En dépit des progrès médicaux et l’existence de traitements de substitution, l’association des hémophiles souligne que certains actes médicaux peuvent s’avérer fatals pour cette catégorie de la population. Il s’agit notamment de la circoncision. Cet acte chirurgical peut avoir, s’il est mal préparé, des conséquences dramatiques pour le malade. Souvent banalisé, il peut être la cause principale des décès chez les hémophiles (7% selon une étude épidémiologique réalisée en 2006).
Quant aux autres raisons, elles peuvent varier : ignorance de la maladie, absence d’antécédents familiaux d’une part et absence de bilan pré opératoire systématique d’autre part (en l’occurrence le bilan d’hémostase). Les familles désirant circoncire leurs enfants doivent le faire dans un milieu médicalisé, à plus forte raison quand il s’agit d’un garçon hémophile qui doit être circoncis avant ses 3 ans avec un traitement d’accompagnement.
L’association évoque nombreux cas d’hémophiles adultes circoncis, souvent avant leur mariage, entre 2007 et 2009, avec tout ce que cela peut impliquer comme gêne. Et même si la maladie est connue de la personne atteinte, cette dernière est souvent « subordonnée » à la disponibilité des médicaments.
Par conséquent, l’association interpelle pour la énième fois les autorités à l’effet d’assurer une «disponibilité permanente» des médicaments.
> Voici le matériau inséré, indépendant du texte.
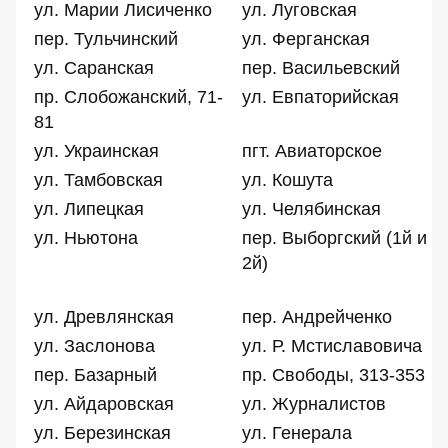
ул. Марии Лисиченко
ул. Луговская
пер. Тульчинский
ул. Ферганская
ул. Саранская
пер. Васильевский
пр. Слобожанский, 71-
ул. Евпаторийская
81
ул. Украинская
пгт. Авиаторское
ул. Тамбовская
ул. Кошута
ул. Липецкая
ул. Челябинская
ул. Ньютона
пер. Выборгский (1й и
2й)
ул. Древлянская
пер. Андрейченко
ул. Заслонова
ул. Р. Мстиславовича
пер. Базарный
пр. Свободы, 313-353
ул. Айдаровская
ул. Журналистов
ул. Березинская
ул. Генерала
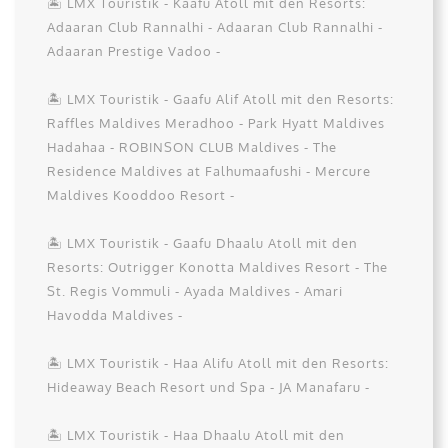
🏝️ LMX Touristik - Kaafu Atoll mit den Resorts:
Adaaran Club Rannalhi - Adaaran Club Rannalhi -
Adaaran Prestige Vadoo -
🏝️ LMX Touristik - Gaafu Alif Atoll mit den Resorts:
Raffles Maldives Meradhoo - Park Hyatt Maldives
Hadahaa - ROBINSON CLUB Maldives - The
Residence Maldives at Falhumaafushi - Mercure
Maldives Kooddoo Resort -
🏝️ LMX Touristik - Gaafu Dhaalu Atoll mit den
Resorts: Outrigger Konotta Maldives Resort - The
St. Regis Vommuli - Ayada Maldives - Amari
Havodda Maldives -
🏝️ LMX Touristik - Haa Alifu Atoll mit den Resorts:
Hideaway Beach Resort und Spa - JA Manafaru -
🏝️ LMX Touristik - Haa Dhaalu Atoll mit den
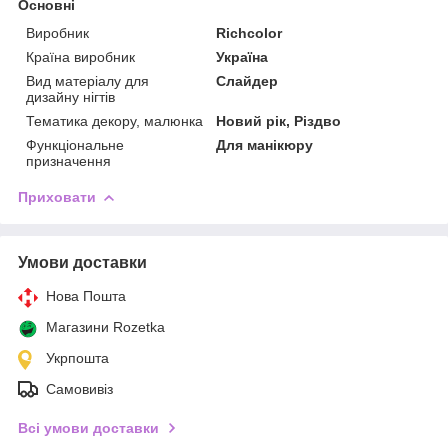
Основні
Виробник
Richcolor
Країна виробник
Україна
Вид матеріалу для
Слайдер
дизайну нігтів
Тематика декору, малюнка
Новий рік, Різдво
Функціональне
Для манікюру
призначення
Приховати
Умови доставки
Нова Пошта
Магазини Rozetka
Укрпошта
Самовивіз
Всі умови доставки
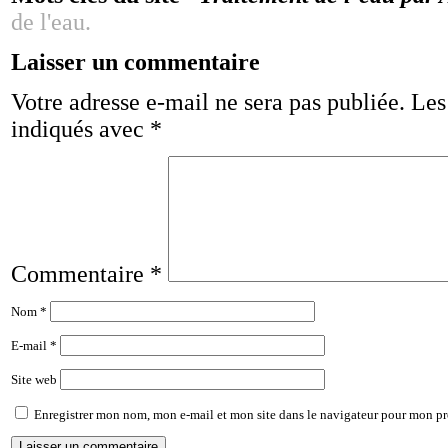
de l'eau.
Laisser un commentaire
Votre adresse e-mail ne sera pas publiée.
Les
indiqués avec
*
Commentaire
*
Nom
*
E-mail
*
Site web
Enregistrer mon nom, mon e-mail et mon site dans le navigateur pour mon p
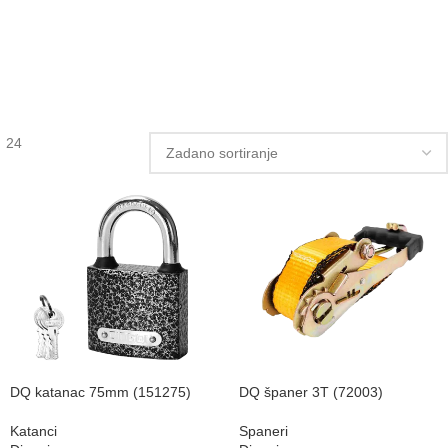
24
DQ katanac 75mm (151275)
DQ španer 3T (72003)
Katanci
Spaneri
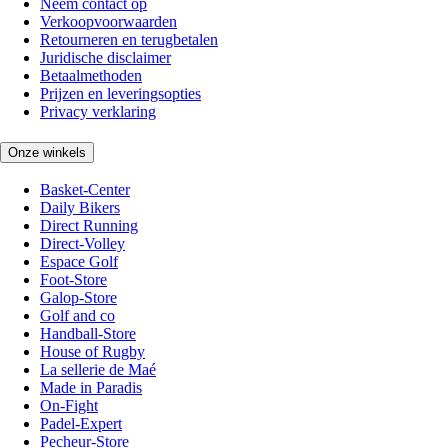
Neem contact op
Verkoopvoorwaarden
Retourneren en terugbetalen
Juridische disclaimer
Betaalmethoden
Prijzen en leveringsopties
Privacy verklaring
Onze winkels
Basket-Center
Daily Bikers
Direct Running
Direct-Volley
Espace Golf
Foot-Store
Galop-Store
Golf and co
Handball-Store
House of Rugby
La sellerie de Maé
Made in Paradis
On-Fight
Padel-Expert
Pecheur-Store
A l’exception de certaines grandes villes du pays, certaines wilayas connaissent des pénuries persistantes, entre autres les wilayas de Chlef, Ain Defla, Jijel, Guelma, souk Ahras, Mostaganem, Béjaia et Boumerdes.
Conséquence : des malades contraints de parcourir des dizaines de kilomètres à la recherche des médicaments dans un état qui nécessite plusieurs jours d’hospitalisations et donc grande consommation de produits.